Par ailleurs, bien que certains quartiers puissent connaitre des défis liés à la violence ou au trafic de drogue, ces phénomènes ne définissent pas l’ensemble de la communauté. Ils sont souvent le résultat de facteurs structurels complexes, tels que l’exclusion sociale, le manque d’investissements publics ou les inégalités économiques. Il est essentiel d’éviter les généralisations et de reconnaitre les efforts des habitants et des acteurs locaux pour améliorer leur cadre de vie. »
Cette reformulation, pensée comme une proposition, apparait comme une base plus viable pour réécrire le texte d’une manière plus personnelle.

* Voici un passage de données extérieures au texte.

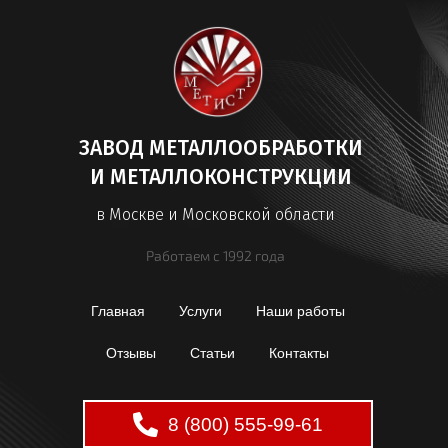
ЗАВОД МЕТАЛЛООБРАБОТКИ
И МЕТАЛЛОКОНСТРУКЦИИ
в Москве и Московской области
Работаем с 1992 года
Главная
Услуги
Наши работы
Отзывы
Статьи
Контакты
8 (800) 555-99-61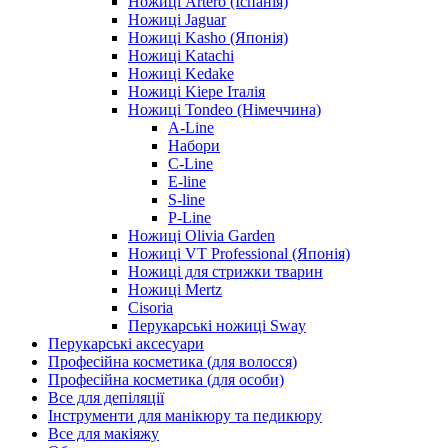
Ножиці Artero (Іспанія)
Ножиці Jaguar
Ножиці Kasho (Японія)
Ножиці Katachi
Ножиці Kedake
Ножиці Kiepe Італія
Ножиці Tondeo (Німеччина)
A-Line
Набори
C-Line
E-line
S-line
P-Line
Ножиці Olivia Garden
Ножиці VT Professional (Японія)
Ножиці для стрижки тварин
Ножиці Mertz
Cisoria
Перукарські ножиці Sway
Перукарські аксесуари
Професійна косметика (для волосся)
Професійна косметика (для особи)
Все для депіляції
Інструменти для манікюру та педикюру
Все для макіяжу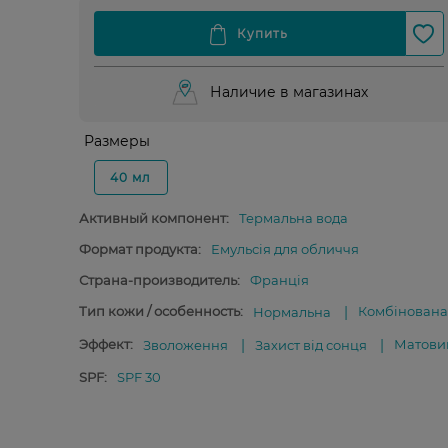
Наличие в магазинах
Размеры
40 мл
Активный компонент:
Термальна вода
Формат продукта:
Емульсія для обличчя
Страна-производитель:
Франція
Тип кожи / особенность:
Комбінована
Нормальна
Эффект:
Матови
Зволоження
Захист від сонця
SPF:
SPF 30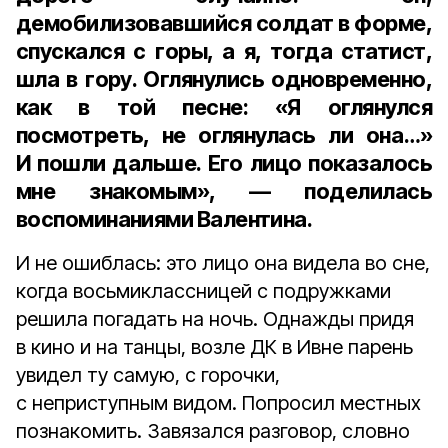
демобилизовавшийся солдат в форме,
спускался с горы, а я, тогда статист,
шла в гору. Оглянулись одновременно,
как в той песне: «Я оглянулся
посмотреть, не оглянулась ли она…»
И пошли дальше. Его лицо показалось
мне знакомым», — поделилась
воспоминаниями Валентина.
И не ошиблась: это лицо она видела во сне,
когда восьмиклассницей с подружками
решила погадать на ночь. Однажды придя
в кино и на танцы, возле ДК в Ивне парень
увидел ту самую, с горочки,
с неприступным видом. Попросил местных
познакомить. Завязался разговор, словно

Un exercice complémentaire pour les élèves pourrait d’ailleurs être de faire effectuer ces tâches par plusieurs générateurs, comme Deepseek, Gemini, Claude, et les autres.
Le recours à des auteurs, comme le sociologue Éric Marlière, par exemple, va nous permettre d’établir des connexions logiques argumentées. Attention toutefois, l’IA n’est pas encore capable d’aller chercher des citations directement dans un livre et d’en donner la pagination. Son générateur va « inventer » de vraies-fausses citations en faisant la synthèse de la production d’un auteur disponible sur internet. Voilà une autre limite à l’exercice, qui nécessite de reprendre le contrôle du texte et d’appuyer l’argumentation par de véritables citations.
Un exemple :
« Dans ce grand ensemble, la diversité des trajectoires familiales et sociales est une réalité souvent occultée par les représentations médiatiques. On y trouve des familles monoparentales, recomposées ou élargies, où les liens intergénérationnels jouent un rôle central. Les difficultés économiques peuvent peser sur les parcours scolaires et professionnels des jeunes, mais elles ne condamnent pas nécessairement à l’échec : « Les jeunes des cités ne sont pas simplement des “exclus”, ils développent des stratégies d’intégration qui passent par des formes de socialisation spécifiques » (Marlière, 20052). »
Le passage dans le logiciel antiplagiat Compilatio nous indique 23 % de citations, sans pouvoir vérifier si elles sont correctes. On entrevoit la limite actuelle du recours à l’IA lorsqu’il s’agit de générer du texte. Dans le cadre universitaire, le travail des étudiants est primordial et ne doit pas être remplacé par une génération artificielle, qui plus est, fausse.
L’utilisation d’un modèle d’IA comme support de travail d’aide à l’écriture doit rester confinée dans les limites du soutien à la correction du texte, plutôt que du style. L’aide à la reformulation ne doit pas devenir une pratique courante au point de compromettre l’individualité de chacun dans sa compréhension et sa production littéraire. Jouons cartes sur table, et aidons les étudiants à améliorer leurs performances avec la fierté d’avoir réussi moyennant l’usage du « dictionnaire » de notre temps.